Filter the rows below and copy every line that contains the string "Portugal". Treat uppercase and lowercase as different.

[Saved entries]
——
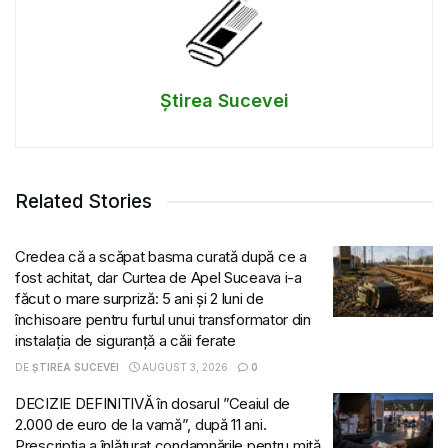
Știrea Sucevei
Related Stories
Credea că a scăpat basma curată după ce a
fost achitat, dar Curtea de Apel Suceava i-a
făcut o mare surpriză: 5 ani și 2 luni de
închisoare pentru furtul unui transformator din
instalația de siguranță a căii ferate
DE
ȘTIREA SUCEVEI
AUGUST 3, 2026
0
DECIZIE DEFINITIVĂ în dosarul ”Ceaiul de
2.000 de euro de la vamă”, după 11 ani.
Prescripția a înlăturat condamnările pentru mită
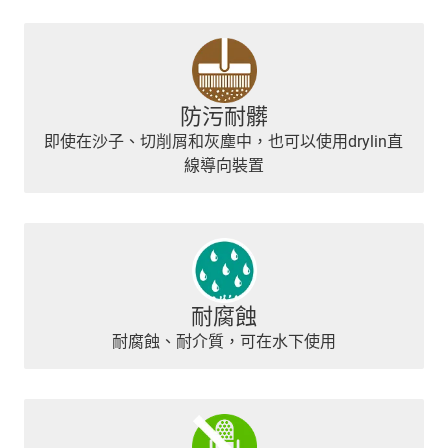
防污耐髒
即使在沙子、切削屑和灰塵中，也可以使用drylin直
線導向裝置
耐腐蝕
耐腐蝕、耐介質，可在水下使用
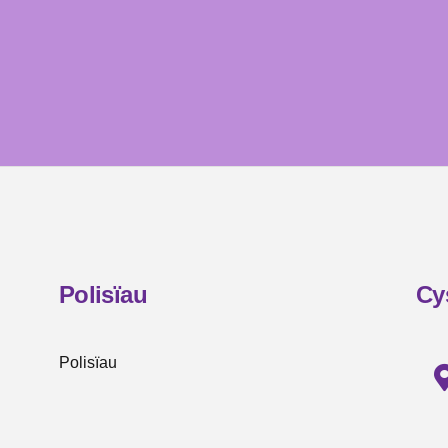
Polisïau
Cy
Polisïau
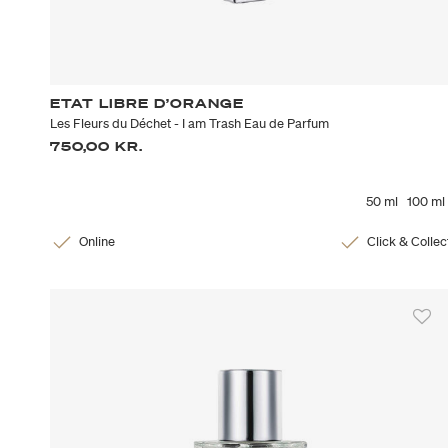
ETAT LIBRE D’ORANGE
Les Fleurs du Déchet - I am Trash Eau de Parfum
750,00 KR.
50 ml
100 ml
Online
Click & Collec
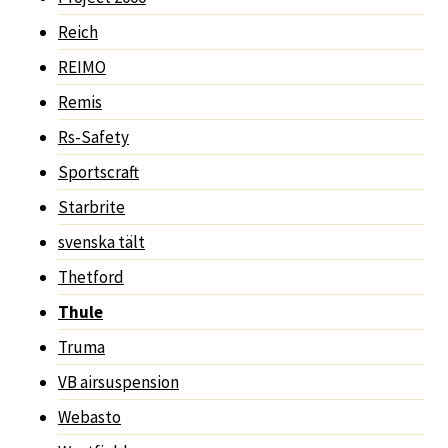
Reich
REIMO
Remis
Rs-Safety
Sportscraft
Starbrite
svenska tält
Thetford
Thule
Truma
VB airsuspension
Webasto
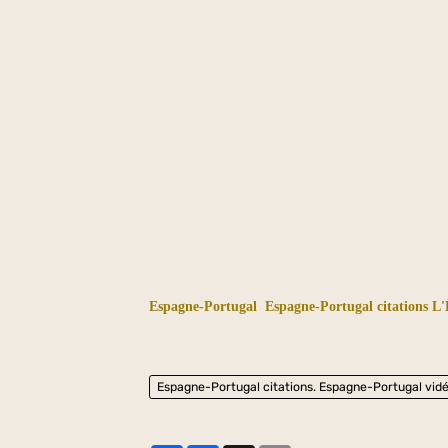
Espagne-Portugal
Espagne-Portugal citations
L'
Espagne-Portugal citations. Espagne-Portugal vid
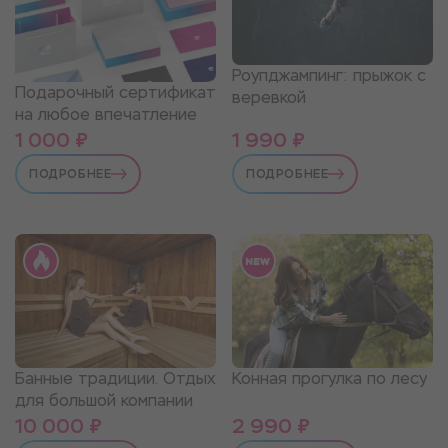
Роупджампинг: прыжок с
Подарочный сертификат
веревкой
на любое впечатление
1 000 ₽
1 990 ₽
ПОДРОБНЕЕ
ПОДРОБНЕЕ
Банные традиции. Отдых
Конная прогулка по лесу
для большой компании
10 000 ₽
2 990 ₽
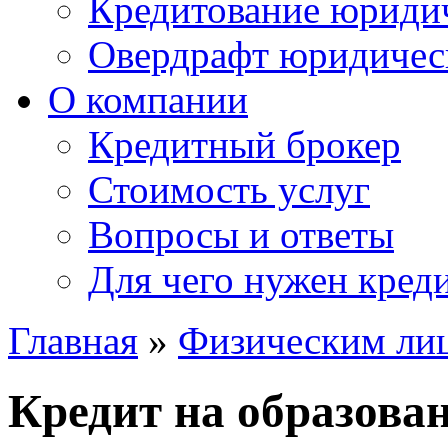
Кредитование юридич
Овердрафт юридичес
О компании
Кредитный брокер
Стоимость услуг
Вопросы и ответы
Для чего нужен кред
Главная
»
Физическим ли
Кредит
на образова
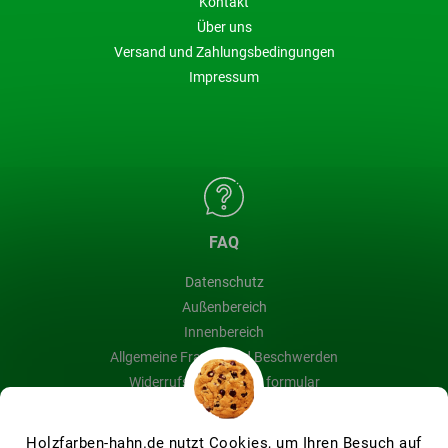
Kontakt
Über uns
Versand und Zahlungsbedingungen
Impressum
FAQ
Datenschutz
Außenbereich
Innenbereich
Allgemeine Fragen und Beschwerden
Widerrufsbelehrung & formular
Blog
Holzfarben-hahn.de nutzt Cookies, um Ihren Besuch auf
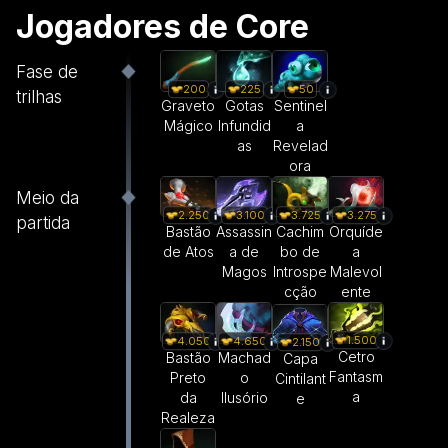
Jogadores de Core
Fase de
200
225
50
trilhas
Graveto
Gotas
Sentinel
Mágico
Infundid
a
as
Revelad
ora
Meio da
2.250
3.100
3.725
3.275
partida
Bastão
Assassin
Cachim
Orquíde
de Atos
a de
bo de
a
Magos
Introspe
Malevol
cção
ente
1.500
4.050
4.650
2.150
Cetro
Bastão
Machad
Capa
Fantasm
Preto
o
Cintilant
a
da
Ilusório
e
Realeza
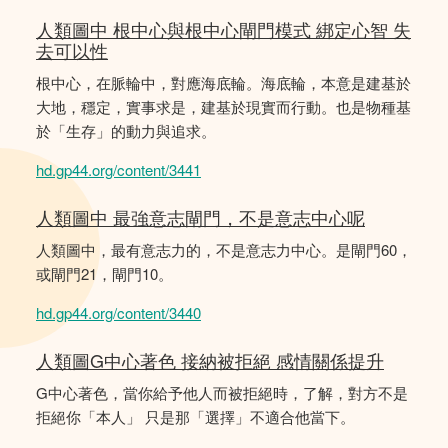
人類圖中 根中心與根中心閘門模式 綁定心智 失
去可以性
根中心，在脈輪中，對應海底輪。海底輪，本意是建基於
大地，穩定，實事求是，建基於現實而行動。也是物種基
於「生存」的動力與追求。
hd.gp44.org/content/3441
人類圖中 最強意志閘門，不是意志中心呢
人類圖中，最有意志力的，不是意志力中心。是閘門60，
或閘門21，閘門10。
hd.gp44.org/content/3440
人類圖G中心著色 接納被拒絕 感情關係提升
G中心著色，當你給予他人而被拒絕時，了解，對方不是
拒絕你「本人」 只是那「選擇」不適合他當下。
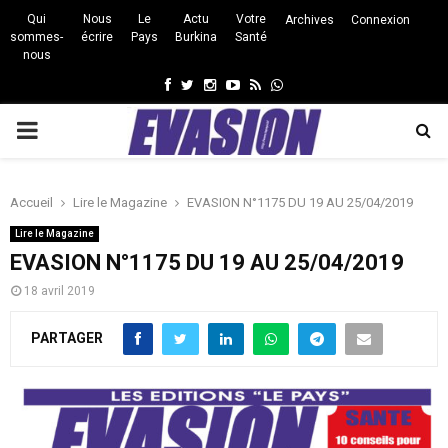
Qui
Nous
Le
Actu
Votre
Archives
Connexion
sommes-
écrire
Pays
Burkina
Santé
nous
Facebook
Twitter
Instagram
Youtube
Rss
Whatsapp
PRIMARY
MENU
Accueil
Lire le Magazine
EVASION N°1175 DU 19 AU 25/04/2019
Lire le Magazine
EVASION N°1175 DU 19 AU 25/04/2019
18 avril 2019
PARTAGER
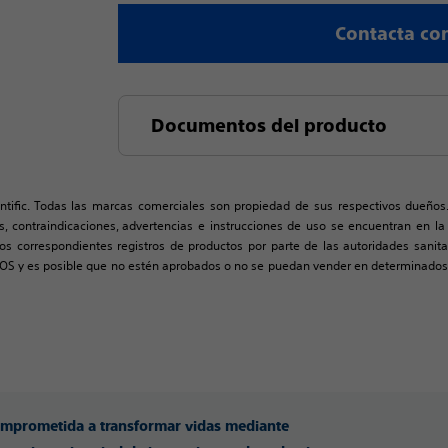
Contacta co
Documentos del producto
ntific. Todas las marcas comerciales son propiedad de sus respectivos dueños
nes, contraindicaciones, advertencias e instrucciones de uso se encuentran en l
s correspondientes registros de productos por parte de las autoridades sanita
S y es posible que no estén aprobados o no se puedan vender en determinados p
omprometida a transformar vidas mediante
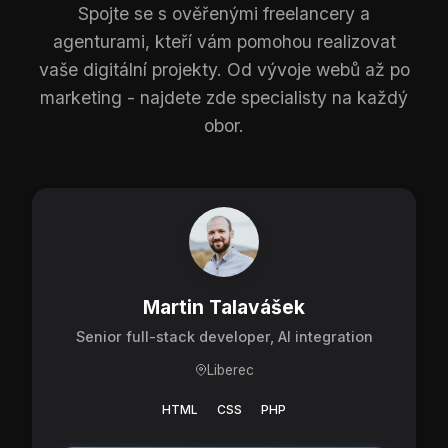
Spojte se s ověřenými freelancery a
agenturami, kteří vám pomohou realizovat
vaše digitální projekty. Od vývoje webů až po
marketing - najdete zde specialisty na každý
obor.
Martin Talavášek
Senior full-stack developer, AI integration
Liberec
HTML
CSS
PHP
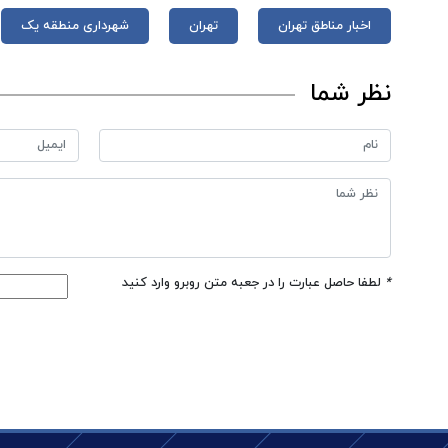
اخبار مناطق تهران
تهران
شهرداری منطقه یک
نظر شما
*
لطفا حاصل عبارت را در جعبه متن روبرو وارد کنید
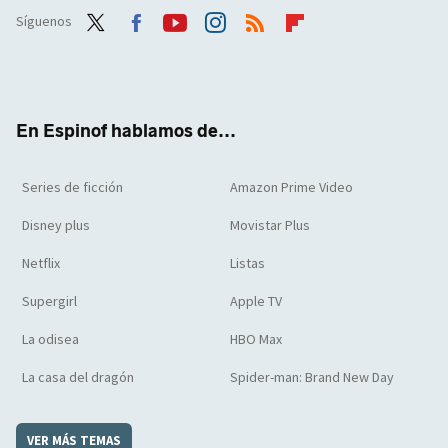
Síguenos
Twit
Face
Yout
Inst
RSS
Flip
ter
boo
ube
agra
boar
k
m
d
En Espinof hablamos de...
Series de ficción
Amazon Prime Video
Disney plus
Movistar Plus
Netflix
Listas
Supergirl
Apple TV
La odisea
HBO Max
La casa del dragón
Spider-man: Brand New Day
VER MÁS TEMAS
——
• **FINISHED TASK**:
Espagne-Portugal
Espagne-Portugal citations
Espagne-Portugal citations. Espagne-Portugal vid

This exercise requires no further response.